» Instructions for the task: The full listing is to be transcribed exactly, with each picture left out.

*** Source material ***

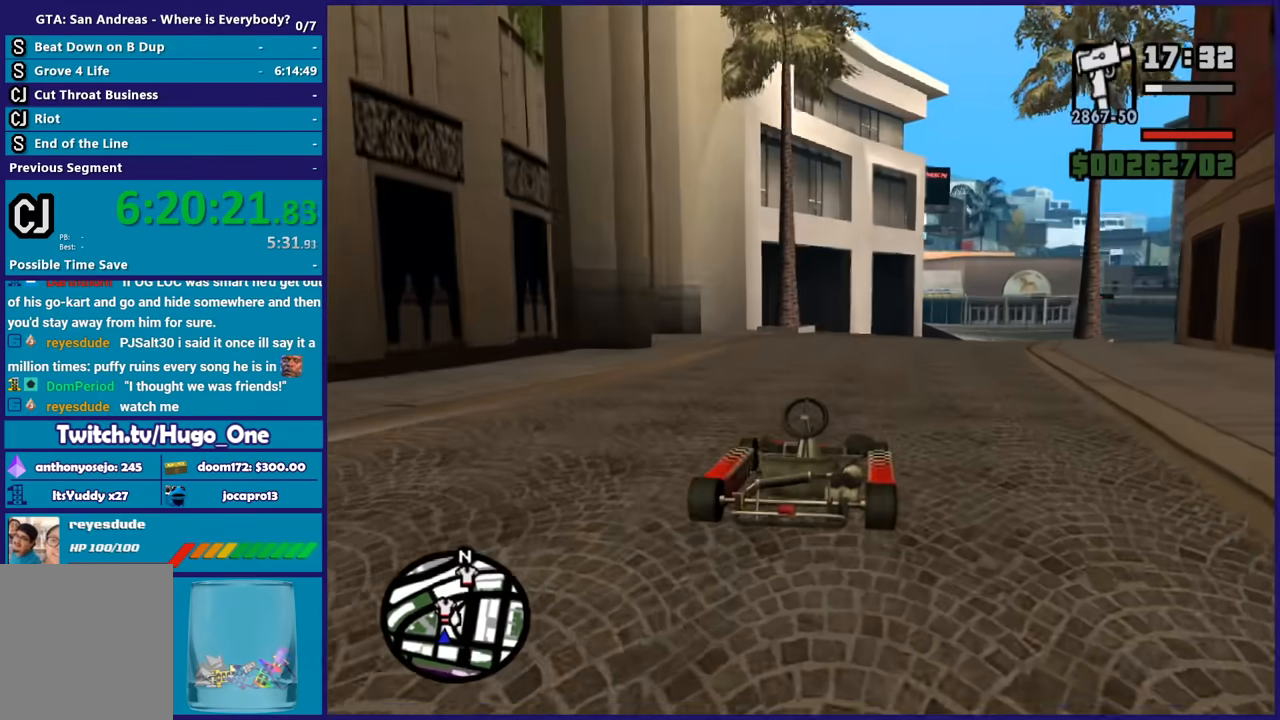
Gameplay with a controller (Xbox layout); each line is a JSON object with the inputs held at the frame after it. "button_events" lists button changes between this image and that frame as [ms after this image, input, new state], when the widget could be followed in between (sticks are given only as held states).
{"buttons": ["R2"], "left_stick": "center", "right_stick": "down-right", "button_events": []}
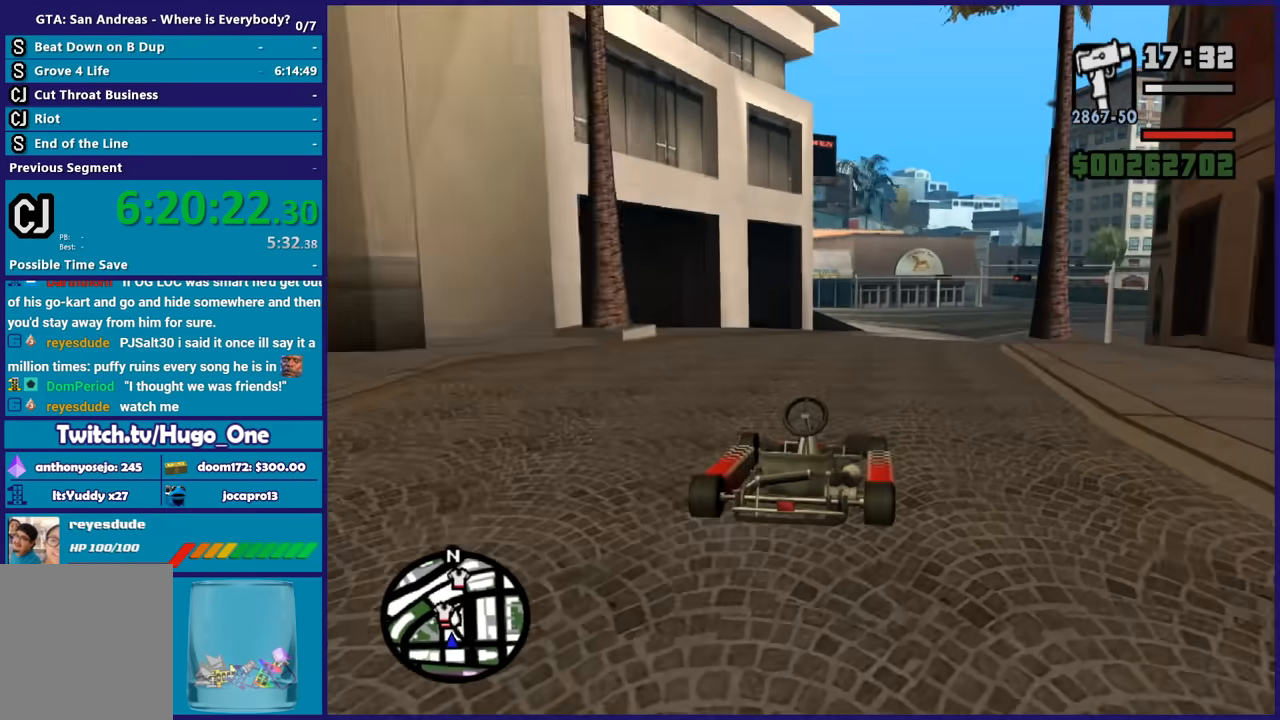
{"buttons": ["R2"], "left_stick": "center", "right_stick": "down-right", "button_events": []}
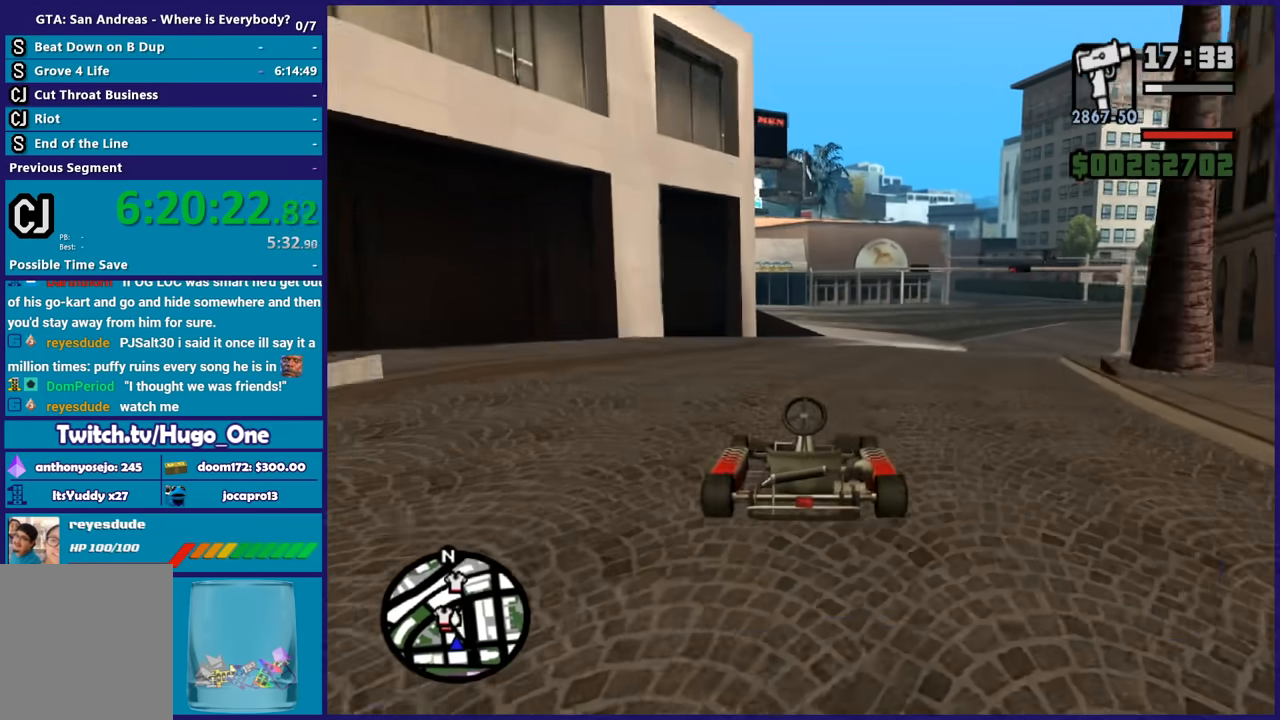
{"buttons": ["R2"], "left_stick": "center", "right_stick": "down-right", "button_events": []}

*** End of Source material ***

» Answer space:
Gameplay with a controller (Xbox layout); each line is a JSON object with the inputs held at the frame after it. "button_events" lists button changes between this image and that frame as [ms after this image, input, new state], when the widget could be followed in between (sticks are given only as held states).
{"buttons": ["R2"], "left_stick": "center", "right_stick": "down-right", "button_events": []}
{"buttons": ["R2"], "left_stick": "center", "right_stick": "down-right", "button_events": []}
{"buttons": ["R2"], "left_stick": "center", "right_stick": "down-right", "button_events": []}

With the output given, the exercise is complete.